** Begin Supplied text **
Before we dive deeper in these more advanced visualisation techniques, let us discuss some examples. many time series show some underlying periodicity or seasonality. Depending on the length and granularity of these time series, these seasonal effects are often only hardly visible. In this Starter Kit, we will introduce to you to a number of visualisations that make it very easy to identify for example monthly patterns. Another field where advanced visualisations can help is anomaly detection. Such anomalies appear for example when a machine is failing, and are especially hard to detect when it comes to multi-dimensional data originating from multiple sensors.
In this Starter Kit, we will use advanced visualisations such as timeline plots, heatmaps, calendar maps, area plots and scatter plots to visually explore a dataset and gradually build up more knowledge about it. We use a publicly-available dataset that consists of bike counter data, which contains hourly information on the number of bikes that cross at six different spots in Seattle. By visualising this data, we will be able to:
- explain certain characteristics of the data, such as some nodes having more crossings than others,
- identify global trends, such as an increase in traffic over the years, and seasonal trends, such as fluctuating popularity within a year,
- recognize structural patterns, such as distinct weekday and weekend traffic patterns, and finally
- detect outliers, such as weekend traffic patterns that occur on weekdays.
In the next video, we will explain the data in more detail before we continue in the following videos with a number of more advanced visualisation techniques to extract insights from this data.
Data Understanding and Preprocessing
Welcome to the second video of the tutorial for the AI Starter Kit on advanced visualisation. In this video, we will give an overview of the dataset that we will use in this Starter Kit.
The data we use is publicly-available data from the City of Seattle. The dataset contains information about bike rides at specific places in the city. At each spot, the number of bikes going in each direction per hour is counted.
In the table, you see a random sample of the data. The variable ‘Node’ refers to the single locations at which the bikes are counted, which is done in two directions. In a first step, we will add some additional variables to the table that will help us later on for the visualisations. From the timestamp column, we extract the date and time, respectively, the hour and the day of the week.
Additionally, we replace all possible missing measurements, hence where the variable ‘Total’ is not set, with zeros.
Now, we can extract some basic statistics from the data.
For all locations, we have data for at least three and a half years. For one of the locations, Fremont Bridge, the data spans even over 6 years. We can also see that Spokane Street seems to be very popular with more than 1 million bike crossings in 4 and a half years while others only reach about 300.000 counts in the same time span.
Before we start with the advanced visualisations, let’s briefly check the location of the single nodes on the map. This allows us to verify whether they are close to important areas, like for example tourist or business areas, points-of-interest, etc. In our interactive Starter Kit, you can click on the red circles to see where the single nodes are located. Can you guess which marker is Spokane Street?
Spokane Street is on clear bottleneck in Seattle’s road network. It is one of the few points at which it is possible to cross from the city center to West Seattle, whereas people can choose many different roads in other areas of the city. Similarly, Fremont Bridge connects Queen Anne and Fremont which are also divided by a canal. In addition, NorthWest 58th Street, 39th Avenue and 26th Avenue are located furthest from the city center, which might explain why they see much less traffic.
** End Supplied text **
** Begin Material **
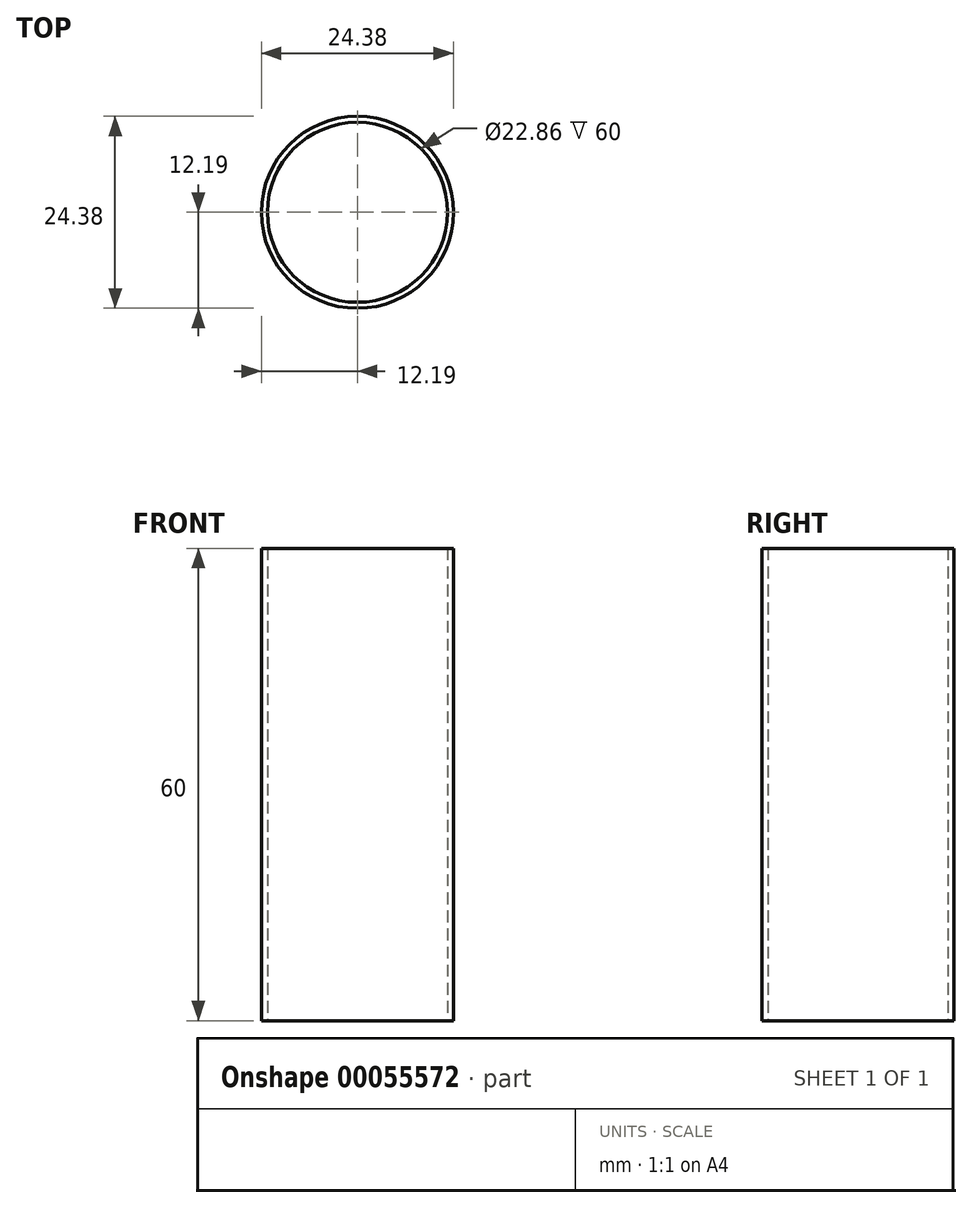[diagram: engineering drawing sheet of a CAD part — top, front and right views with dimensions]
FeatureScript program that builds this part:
** End Material **
Brief >> Reproduce the passage of the bike-counter tutorial above that begins at the words "The data we" and stops after "of the week.".

Reply >>
The data we use is publicly-available data from the City of Seattle. The dataset contains information about bike rides at specific places in the city. At each spot, the number of bikes going in each direction per hour is counted.
In the table, you see a random sample of the data. The variable ‘Node’ refers to the single locations at which the bikes are counted, which is done in two directions. In a first step, we will add some additional variables to the table that will help us later on for the visualisations. From the timestamp column, we extract the date and time, respectively, the hour and the day of the week.